Viele Fragen rund um den einstigen Hoffnungsträger 

Die US-Luftfahrtbehörde FAA hatte vergangene Woche die Hoffnungen Boeings zunichte gemacht, bald wieder mit den Jets starten zu können. Vor einer erneuten Zulassung seien fast ein Dutzend Punkte zu bearbeiten, hiess es. Boeing drohten zudem Strafzahlungen, falls Informationen über Probleme nicht rechtzeitig weitergegeben worden seien. Zum Produktionsstopp bei Boeing wollte sich die Behörde nicht äussern.

Die FAA arbeite weiter mit den weltweiten Regulierungsbehörden zusammen, um die vorgeschlagenen Änderungen an der 737 Max zu überprüfen. "Sicherheit ist unsere oberste Priorität und wir haben keinen Zeitrahmen für das Ende der Arbeiten festgelegt", hiess es von der FAA. Eine erneute Zulassung wird nicht vor Februar erwartet und könnte sich bis in den März hinziehen.

- [Datenauszug]:
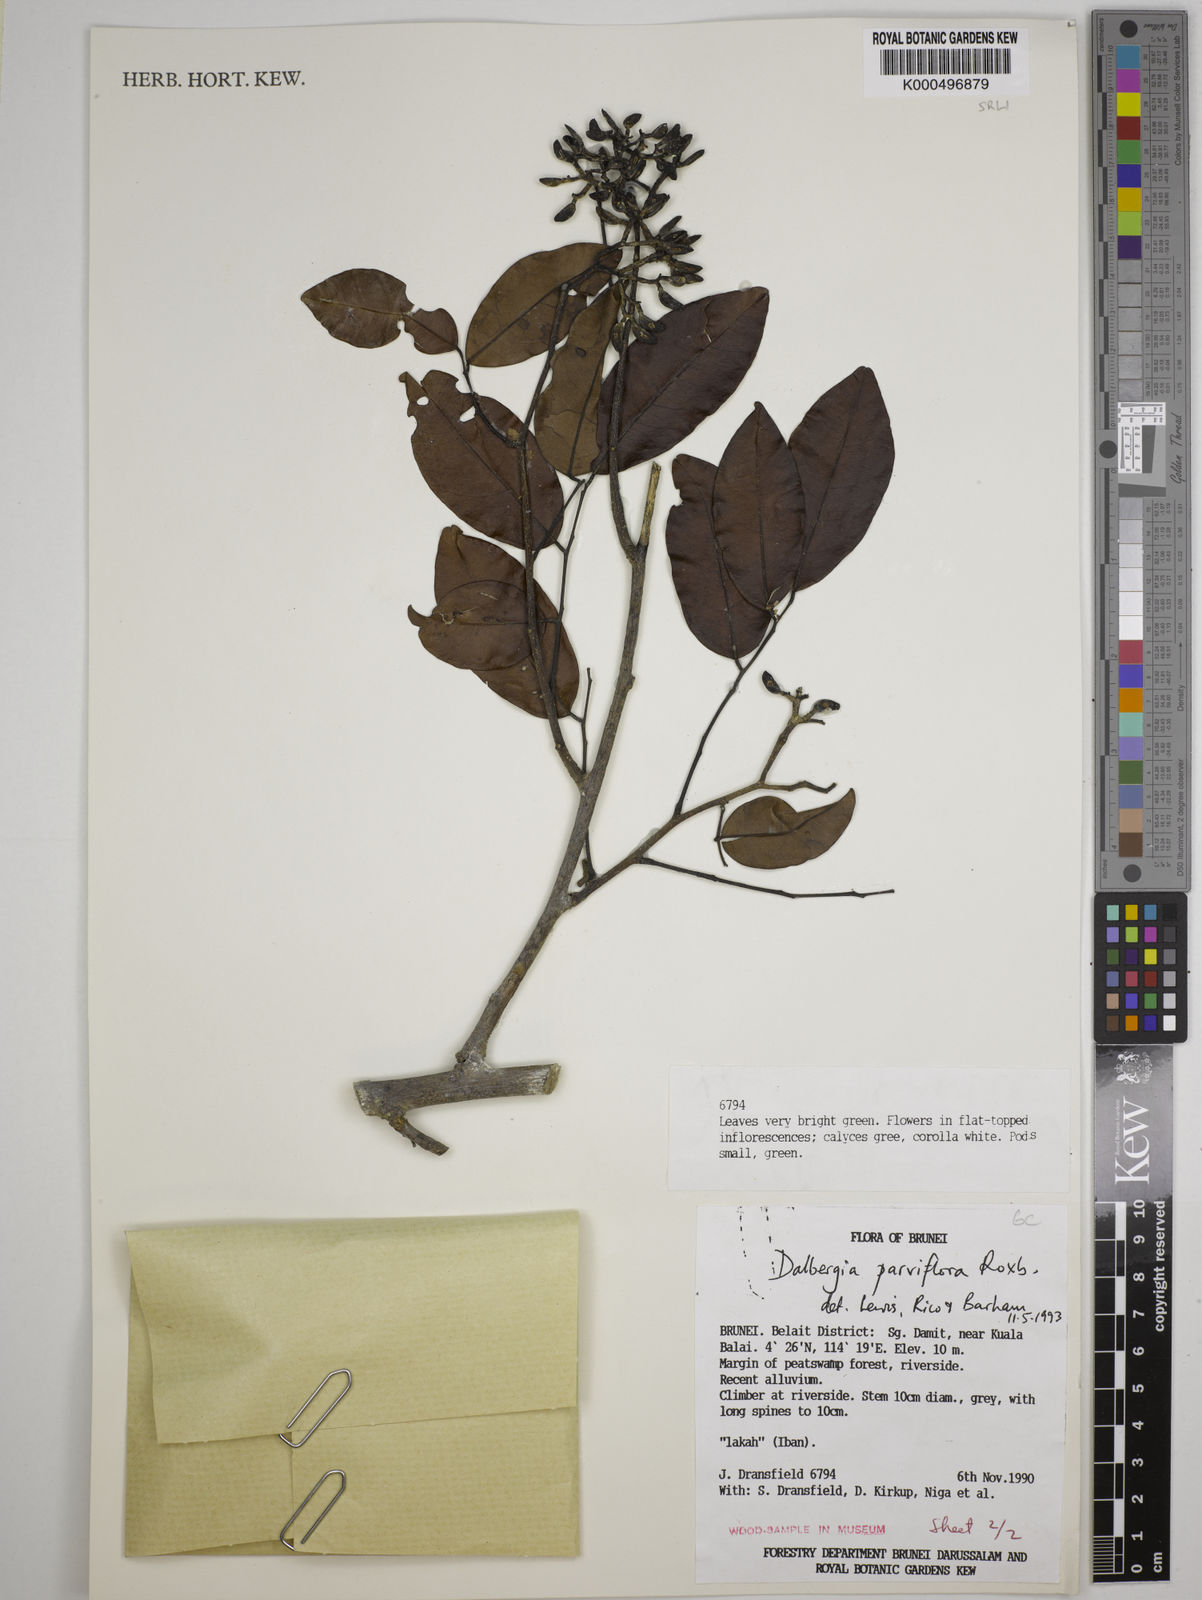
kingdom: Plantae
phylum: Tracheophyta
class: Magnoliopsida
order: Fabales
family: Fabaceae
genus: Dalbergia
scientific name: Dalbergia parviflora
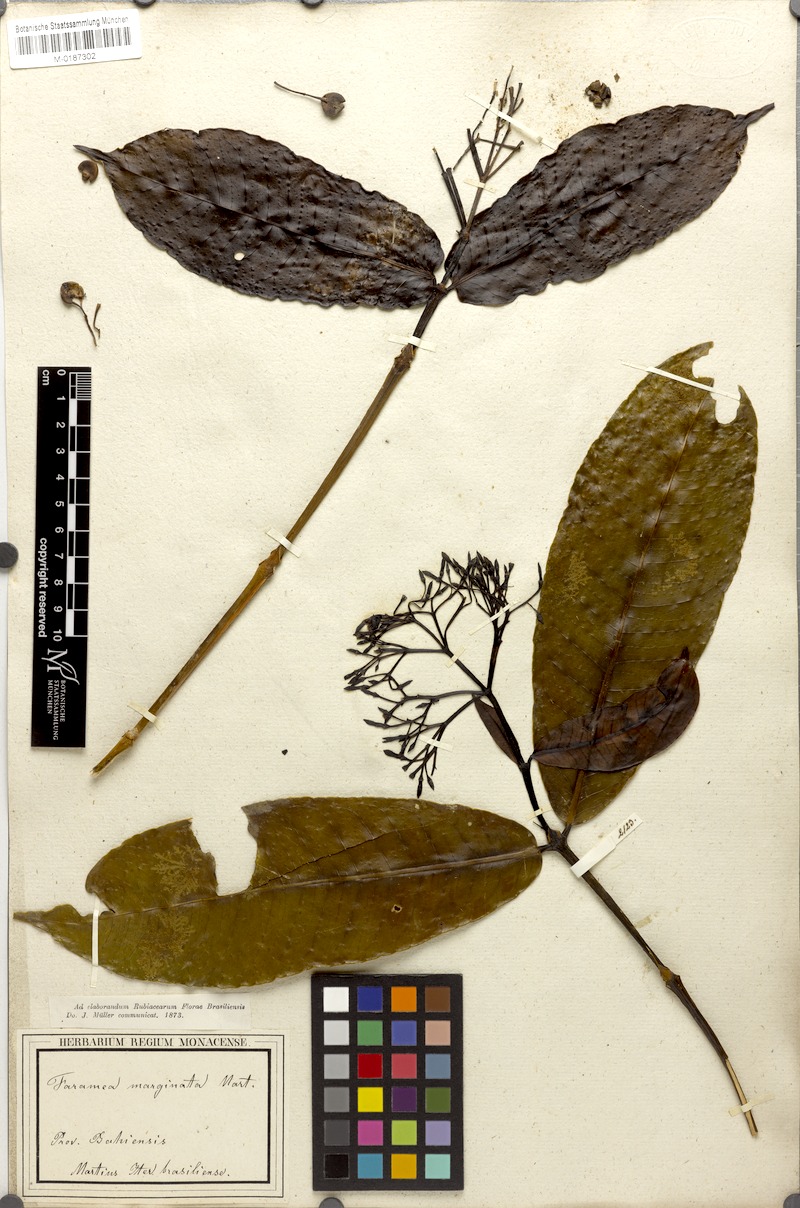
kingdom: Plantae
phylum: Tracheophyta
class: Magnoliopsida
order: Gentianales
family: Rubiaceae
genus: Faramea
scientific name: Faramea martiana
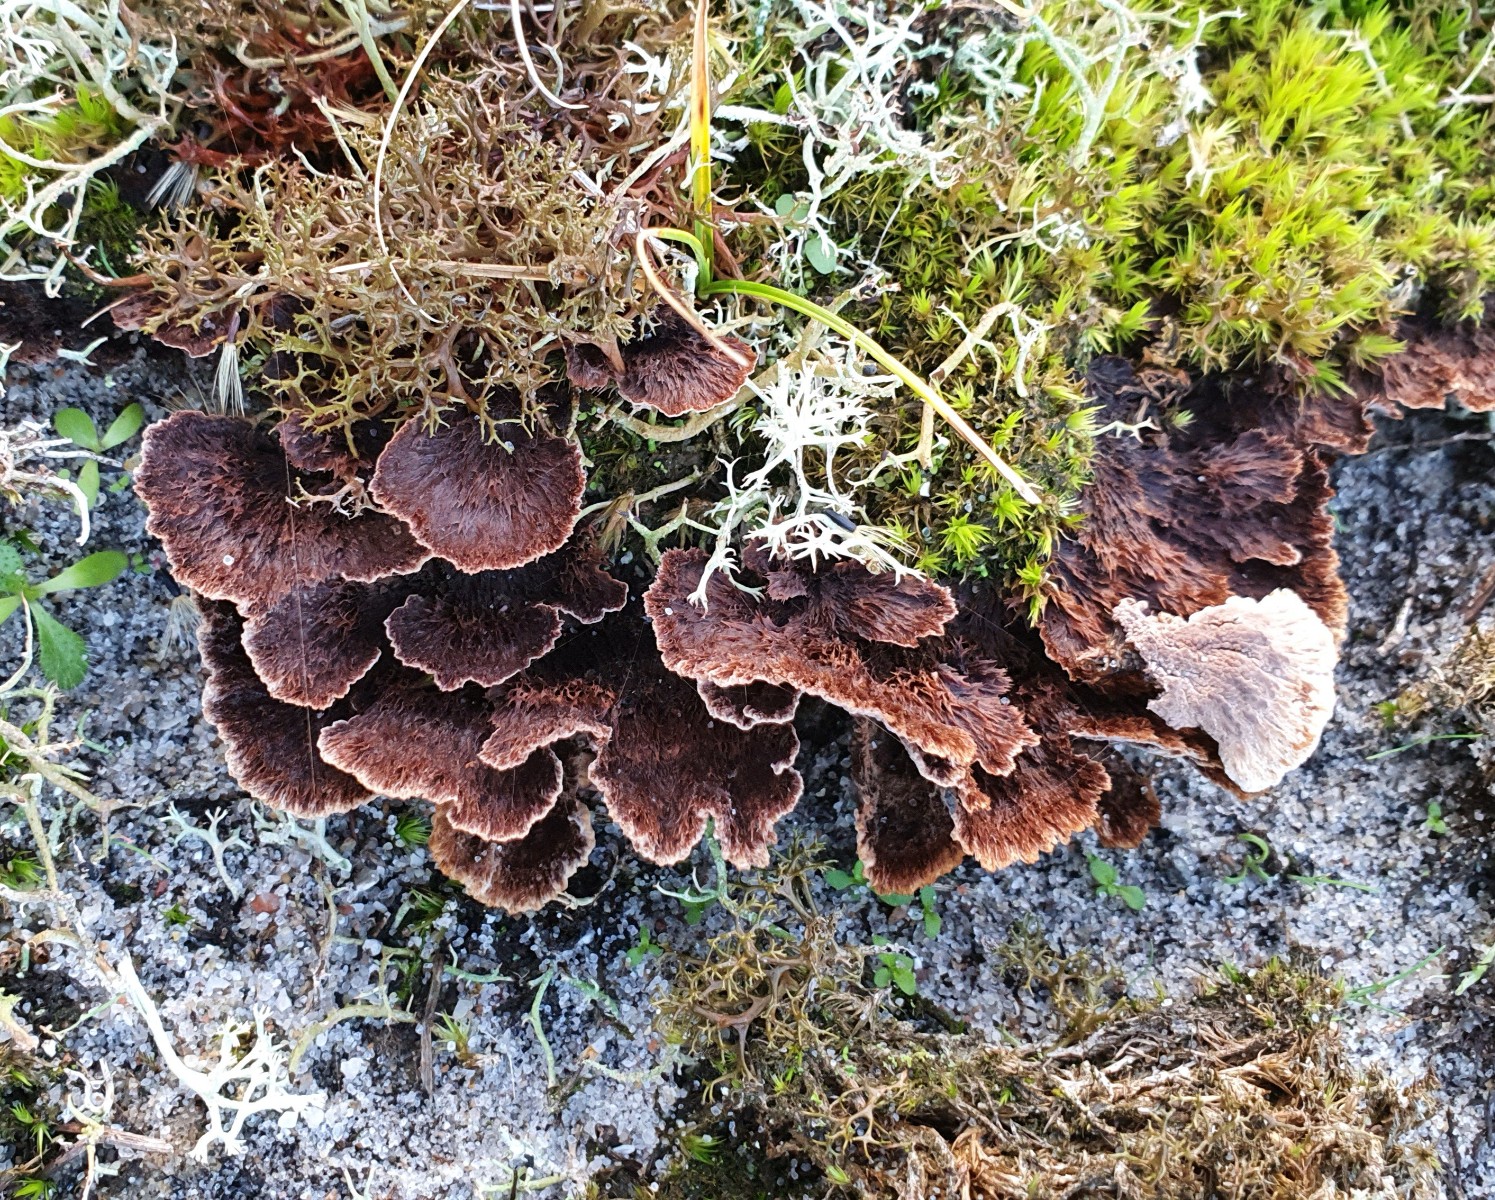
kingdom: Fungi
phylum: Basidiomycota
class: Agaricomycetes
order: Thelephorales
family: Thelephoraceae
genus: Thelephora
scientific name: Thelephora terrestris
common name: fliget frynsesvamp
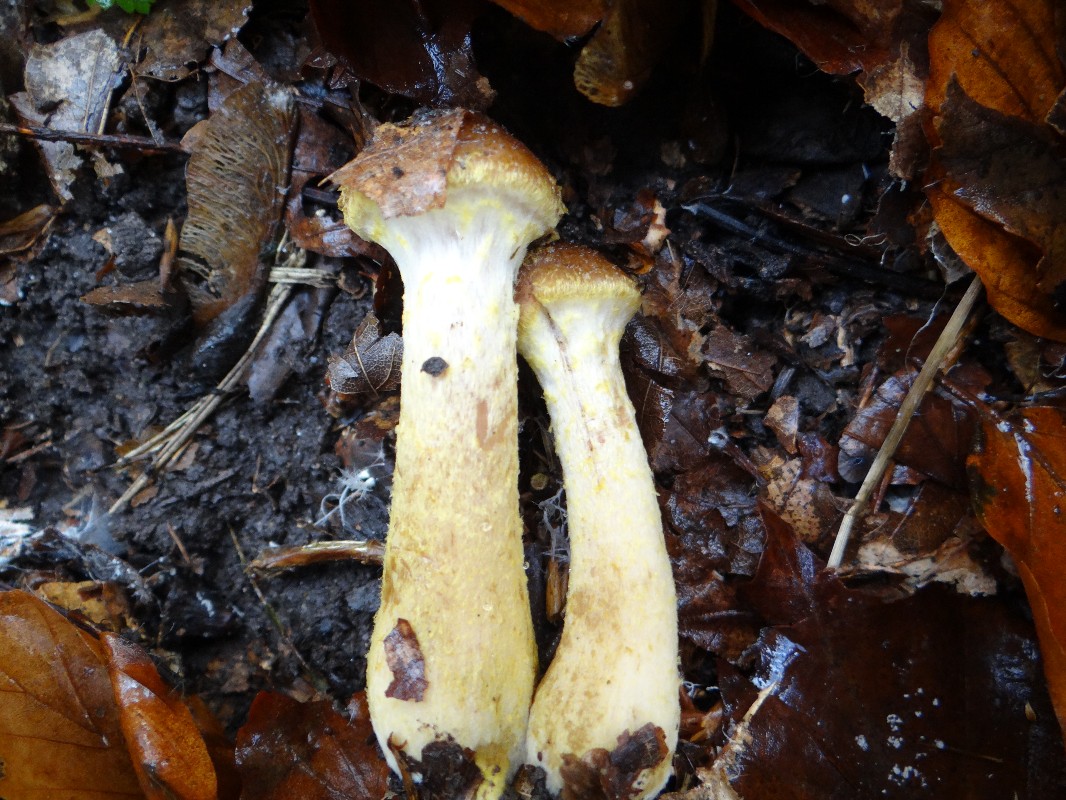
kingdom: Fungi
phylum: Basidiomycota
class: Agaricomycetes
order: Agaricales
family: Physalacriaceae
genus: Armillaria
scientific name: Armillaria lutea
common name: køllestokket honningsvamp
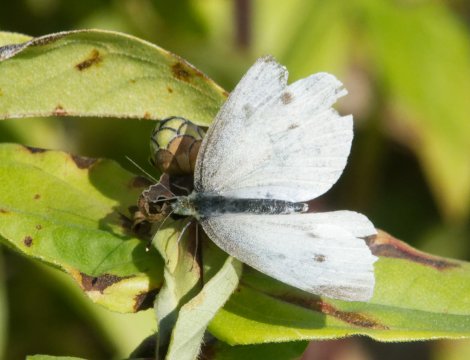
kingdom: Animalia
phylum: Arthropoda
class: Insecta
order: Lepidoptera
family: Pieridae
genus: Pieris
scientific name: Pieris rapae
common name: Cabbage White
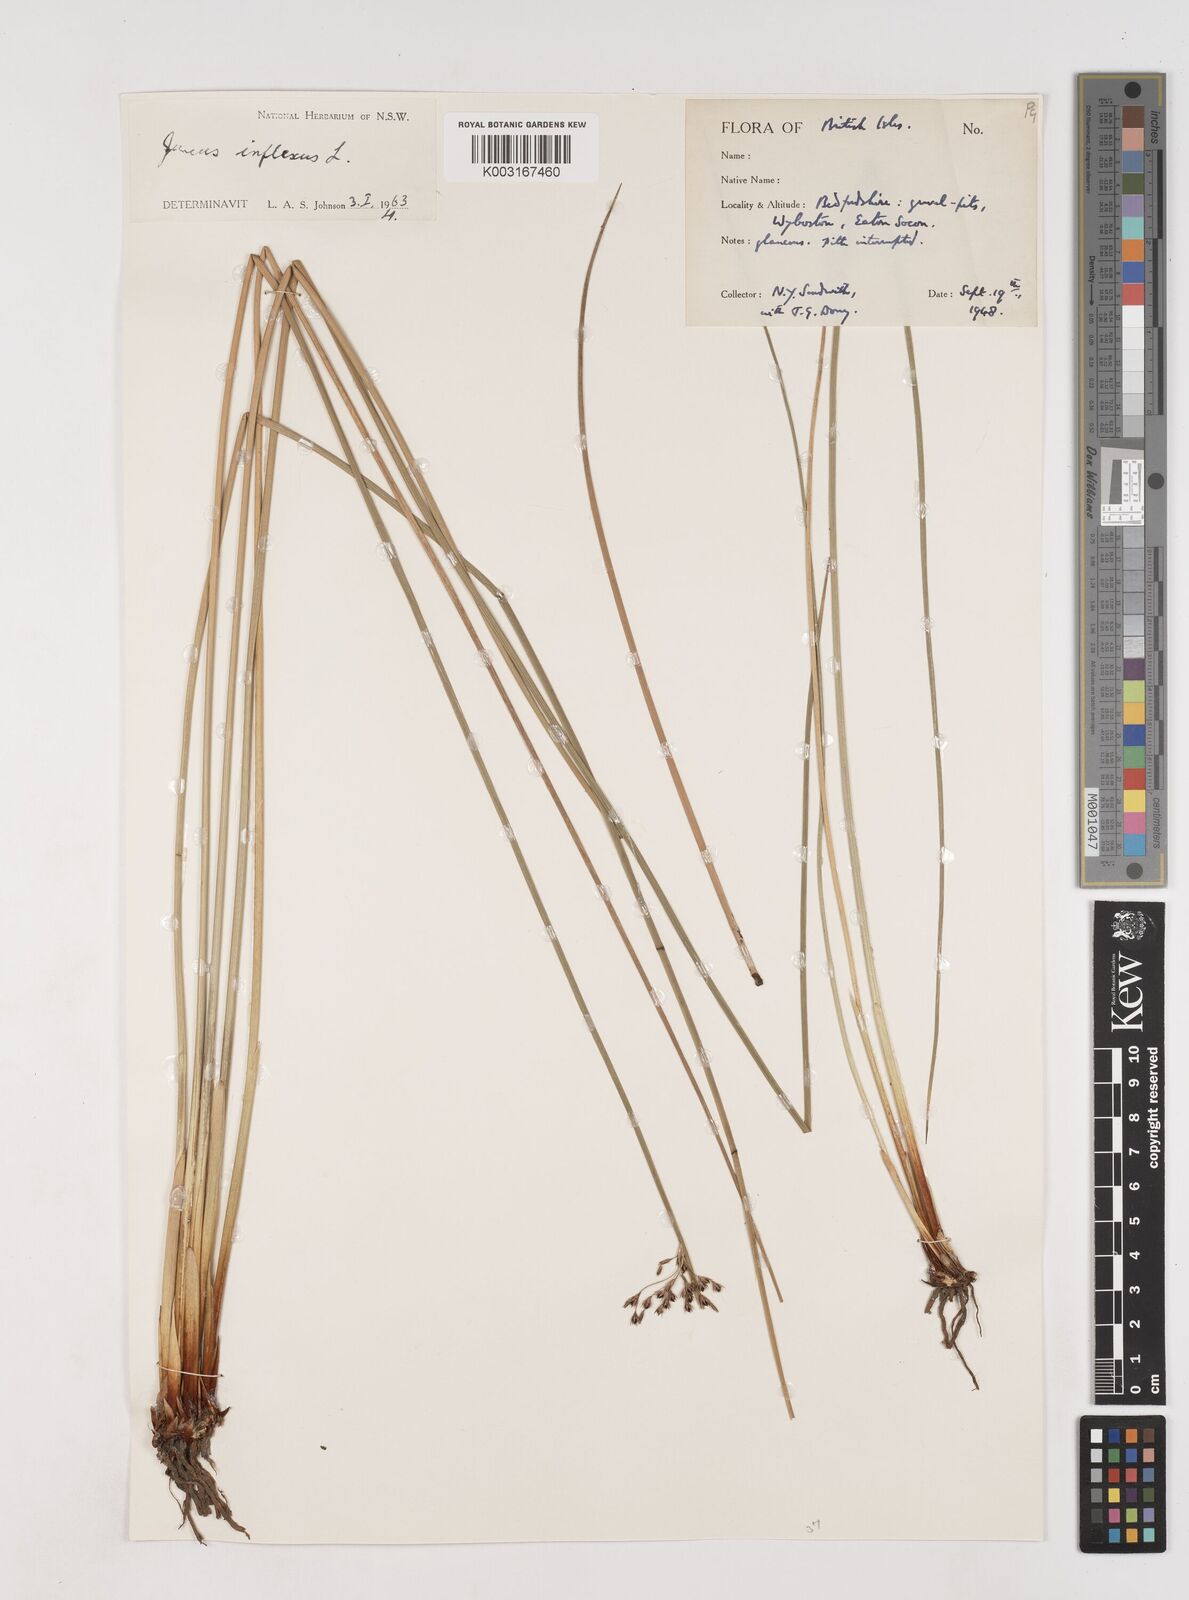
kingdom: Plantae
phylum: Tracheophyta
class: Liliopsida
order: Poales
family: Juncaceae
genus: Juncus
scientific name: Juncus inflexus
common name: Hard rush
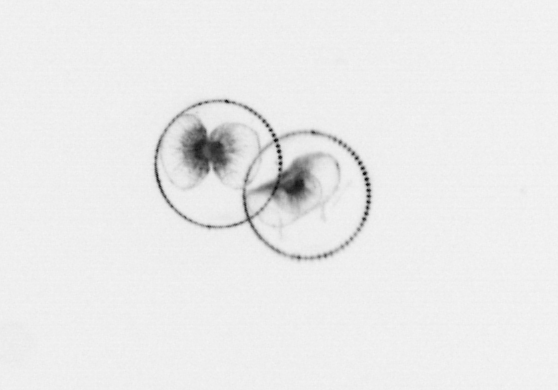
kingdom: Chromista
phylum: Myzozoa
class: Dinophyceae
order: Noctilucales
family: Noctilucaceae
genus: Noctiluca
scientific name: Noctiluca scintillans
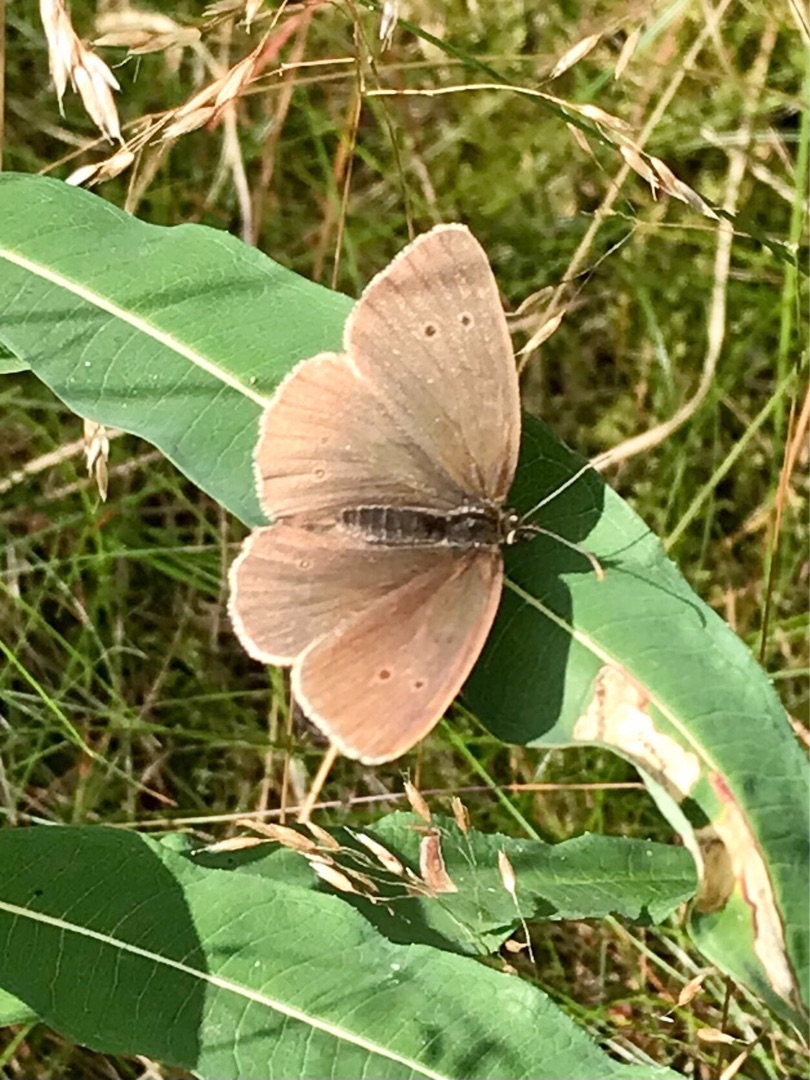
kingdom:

- [Aufgabe]:
Schreibe den Text über die Boeing 737 Max von "Die US-Luftfahrtbehörde FAA" bis "Behörde nicht äussern." ab und ersetze darin "Strafzahlungen" durch "Bussgelder".

- [Antwort]:
Die US-Luftfahrtbehörde FAA hatte vergangene Woche die Hoffnungen Boeings zunichte gemacht, bald wieder mit den Jets starten zu können. Vor einer erneuten Zulassung seien fast ein Dutzend Punkte zu bearbeiten, hiess es. Boeing drohten zudem Bussgelder, falls Informationen über Probleme nicht rechtzeitig weitergegeben worden seien. Zum Produktionsstopp bei Boeing wollte sich die Behörde nicht äussern.